▽
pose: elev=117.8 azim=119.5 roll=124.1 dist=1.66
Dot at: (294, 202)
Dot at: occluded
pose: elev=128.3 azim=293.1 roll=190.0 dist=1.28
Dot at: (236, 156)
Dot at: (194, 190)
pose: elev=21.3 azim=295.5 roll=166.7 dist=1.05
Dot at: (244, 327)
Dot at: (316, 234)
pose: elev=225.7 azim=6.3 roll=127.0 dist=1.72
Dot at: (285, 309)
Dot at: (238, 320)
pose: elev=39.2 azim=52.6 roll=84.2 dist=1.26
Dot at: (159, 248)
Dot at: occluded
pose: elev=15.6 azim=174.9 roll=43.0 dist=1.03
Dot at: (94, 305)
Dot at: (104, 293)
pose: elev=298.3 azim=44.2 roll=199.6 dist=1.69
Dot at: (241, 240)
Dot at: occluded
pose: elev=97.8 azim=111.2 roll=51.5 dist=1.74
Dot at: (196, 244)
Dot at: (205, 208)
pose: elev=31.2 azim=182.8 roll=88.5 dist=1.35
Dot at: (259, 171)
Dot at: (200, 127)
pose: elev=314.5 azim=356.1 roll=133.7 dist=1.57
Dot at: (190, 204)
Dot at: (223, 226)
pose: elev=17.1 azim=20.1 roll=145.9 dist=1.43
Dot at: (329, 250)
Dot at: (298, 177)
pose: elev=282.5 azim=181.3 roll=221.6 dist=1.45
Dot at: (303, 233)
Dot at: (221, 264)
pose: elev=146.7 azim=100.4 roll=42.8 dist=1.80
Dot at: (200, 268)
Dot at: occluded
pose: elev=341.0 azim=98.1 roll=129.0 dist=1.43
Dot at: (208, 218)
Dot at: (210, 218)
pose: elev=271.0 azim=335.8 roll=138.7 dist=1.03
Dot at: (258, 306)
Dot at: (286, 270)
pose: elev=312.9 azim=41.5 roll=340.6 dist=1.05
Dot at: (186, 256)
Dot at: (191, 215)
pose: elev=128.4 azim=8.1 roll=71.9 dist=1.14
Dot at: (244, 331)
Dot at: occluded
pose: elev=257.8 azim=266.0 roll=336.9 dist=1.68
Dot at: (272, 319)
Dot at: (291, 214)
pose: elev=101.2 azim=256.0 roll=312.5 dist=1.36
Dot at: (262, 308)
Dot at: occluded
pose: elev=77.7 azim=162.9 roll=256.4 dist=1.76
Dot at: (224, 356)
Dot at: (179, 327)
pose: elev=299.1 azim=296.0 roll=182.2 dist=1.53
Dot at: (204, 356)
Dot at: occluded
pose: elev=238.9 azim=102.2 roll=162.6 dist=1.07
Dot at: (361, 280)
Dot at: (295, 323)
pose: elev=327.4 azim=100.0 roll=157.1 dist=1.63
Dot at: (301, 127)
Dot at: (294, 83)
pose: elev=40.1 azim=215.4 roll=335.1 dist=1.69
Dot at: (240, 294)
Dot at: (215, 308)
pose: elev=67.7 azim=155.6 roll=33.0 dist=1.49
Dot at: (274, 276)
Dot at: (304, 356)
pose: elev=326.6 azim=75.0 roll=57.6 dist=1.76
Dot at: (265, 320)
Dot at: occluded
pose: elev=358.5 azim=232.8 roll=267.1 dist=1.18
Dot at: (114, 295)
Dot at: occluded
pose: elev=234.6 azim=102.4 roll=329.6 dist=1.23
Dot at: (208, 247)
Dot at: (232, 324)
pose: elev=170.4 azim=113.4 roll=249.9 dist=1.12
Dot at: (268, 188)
△
- **Problem to work on**: Copy out every item above, changing each "pose" to "view" and leaving all else as it is.

- **Result of the exercise**:
view: elev=117.8 azim=119.5 roll=124.1 dist=1.66
Dot at: (294, 202)
Dot at: occluded
view: elev=128.3 azim=293.1 roll=190.0 dist=1.28
Dot at: (236, 156)
Dot at: (194, 190)
view: elev=21.3 azim=295.5 roll=166.7 dist=1.05
Dot at: (244, 327)
Dot at: (316, 234)
view: elev=225.7 azim=6.3 roll=127.0 dist=1.72
Dot at: (285, 309)
Dot at: (238, 320)
view: elev=39.2 azim=52.6 roll=84.2 dist=1.26
Dot at: (159, 248)
Dot at: occluded
view: elev=15.6 azim=174.9 roll=43.0 dist=1.03
Dot at: (94, 305)
Dot at: (104, 293)
view: elev=298.3 azim=44.2 roll=199.6 dist=1.69
Dot at: (241, 240)
Dot at: occluded
view: elev=97.8 azim=111.2 roll=51.5 dist=1.74
Dot at: (196, 244)
Dot at: (205, 208)
view: elev=31.2 azim=182.8 roll=88.5 dist=1.35
Dot at: (259, 171)
Dot at: (200, 127)
view: elev=314.5 azim=356.1 roll=133.7 dist=1.57
Dot at: (190, 204)
Dot at: (223, 226)
view: elev=17.1 azim=20.1 roll=145.9 dist=1.43
Dot at: (329, 250)
Dot at: (298, 177)
view: elev=282.5 azim=181.3 roll=221.6 dist=1.45
Dot at: (303, 233)
Dot at: (221, 264)
view: elev=146.7 azim=100.4 roll=42.8 dist=1.80
Dot at: (200, 268)
Dot at: occluded
view: elev=341.0 azim=98.1 roll=129.0 dist=1.43
Dot at: (208, 218)
Dot at: (210, 218)
view: elev=271.0 azim=335.8 roll=138.7 dist=1.03
Dot at: (258, 306)
Dot at: (286, 270)
view: elev=312.9 azim=41.5 roll=340.6 dist=1.05
Dot at: (186, 256)
Dot at: (191, 215)
view: elev=128.4 azim=8.1 roll=71.9 dist=1.14
Dot at: (244, 331)
Dot at: occluded
view: elev=257.8 azim=266.0 roll=336.9 dist=1.68
Dot at: (272, 319)
Dot at: (291, 214)
view: elev=101.2 azim=256.0 roll=312.5 dist=1.36
Dot at: (262, 308)
Dot at: occluded
view: elev=77.7 azim=162.9 roll=256.4 dist=1.76
Dot at: (224, 356)
Dot at: (179, 327)
view: elev=299.1 azim=296.0 roll=182.2 dist=1.53
Dot at: (204, 356)
Dot at: occluded
view: elev=238.9 azim=102.2 roll=162.6 dist=1.07
Dot at: (361, 280)
Dot at: (295, 323)
view: elev=327.4 azim=100.0 roll=157.1 dist=1.63
Dot at: (301, 127)
Dot at: (294, 83)
view: elev=40.1 azim=215.4 roll=335.1 dist=1.69
Dot at: (240, 294)
Dot at: (215, 308)
view: elev=67.7 azim=155.6 roll=33.0 dist=1.49
Dot at: (274, 276)
Dot at: (304, 356)
view: elev=326.6 azim=75.0 roll=57.6 dist=1.76
Dot at: (265, 320)
Dot at: occluded
view: elev=358.5 azim=232.8 roll=267.1 dist=1.18
Dot at: (114, 295)
Dot at: occluded
view: elev=234.6 azim=102.4 roll=329.6 dist=1.23
Dot at: (208, 247)
Dot at: (232, 324)
view: elev=170.4 azim=113.4 roll=249.9 dist=1.12
Dot at: (268, 188)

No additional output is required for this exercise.